### Consider a spherical cup of tea

Besides causing intoxication tea is good for inducing quick thermodynamics calculations. What kind of cup keeps the tea warm the longest?

If the cup is a cylinder with radius *r* and height *h* the total volume is *V=π r*^{2}h and area *A=2π(r*^{2} + rh). If the cup is completely filled with a liquid of heat capacity *C* and temperature *T* above ambient temperature, the total heat energy is *E=CTV*. Energy is lost at a rate *E'=kTA* through the surface, where *k* is the heat conductivity of the cup. The temperature decrease is *T' = -E'/CV*, so putting it all together we get: *T' = -kTA/CV = -(2k/C)[(r+h)/rh]T*

The temperature loss is exponential, proportional to the the ratio of conductivity to capacity (the first factor), temperature (the last factor) and an expression depending on cup geometry. Clearly very tall and thin cups (small *rh*) will lose heat fast. For a given volume the smallest value of *(r+h)/rh* occurs when *r=h/2* - a cup as tall as it is wide. Which of course makes sense since it is as close to spherical as possible.

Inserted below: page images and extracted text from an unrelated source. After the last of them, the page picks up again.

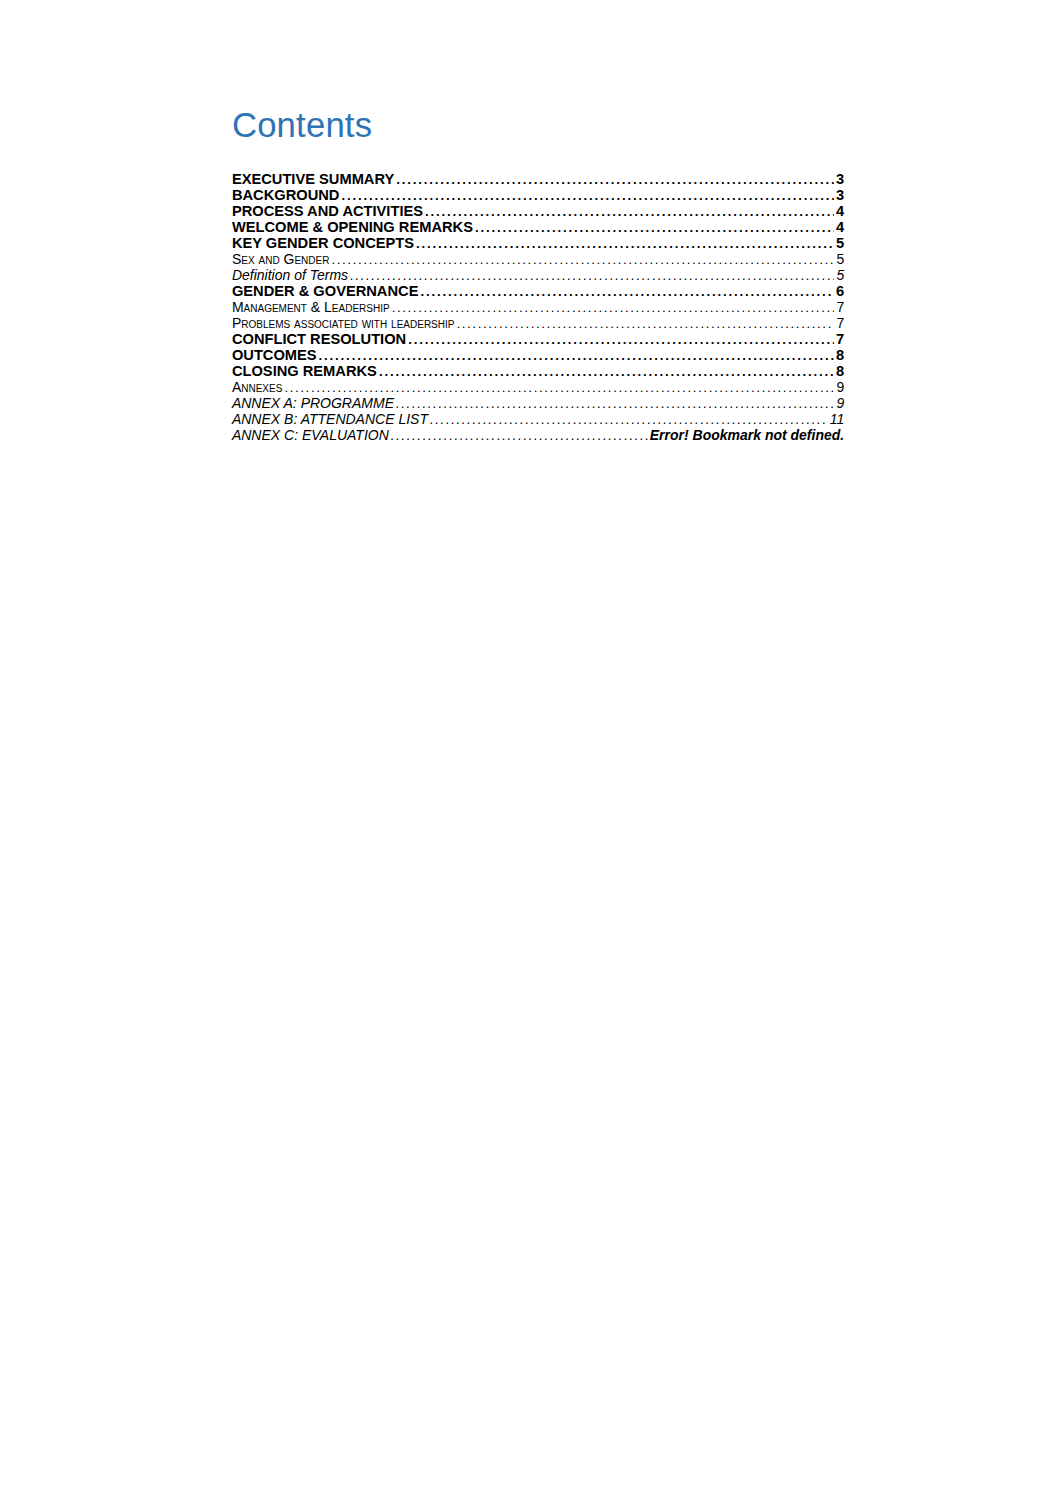Contents
Executive Summary ........................................................................................................................... 3
Background ..................................................................................................................................... 3
Process and Activities ......................................................................................................... 4
Welcome & Opening Remarks ............................................................................................. 4
Key Gender Concepts ........................................................................................................... 5
Sex and Gender ................................................................................................................................. 5
Definition of Terms ......................................................................................................................... 5
Gender & Governance ......................................................................................................... 6
Management & Leadership ................................................................................................................. 7
Problems associated with leadership ................................................................................................. 7
Conflict Resolution ................................................................................................................. 7
Outcomes ......................................................................................................................................... 8
Closing Remarks ......................................................................................................................... 8
Annexes ................................................................................................................................................. 9
ANNEX A: PROGRAMME ................................................................................................................. 9
ANNEX B: ATTENDANCE LIST ................................................................................................. 11
ANNEX C: EVALUATION ................................................................................. Error! Bookmark not defined.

In constructing the ultra-cup, geometry is likely one of the less important factors. The geometry term just ranges one order of magnitude or so (consider tiny 1 dl cups and big one litre cups) while the *k/C* ratio can range over at least three or four orders of magnitude (consider making it from metal and stone to balsa and cork). The real trick is of course to add an air layer (or vacuum) inside the cup to turn it into a thermos. This also allows a better approach towards spill-free cups with an elliptic cross section, although adding a cover of course both removes spills and heat loss.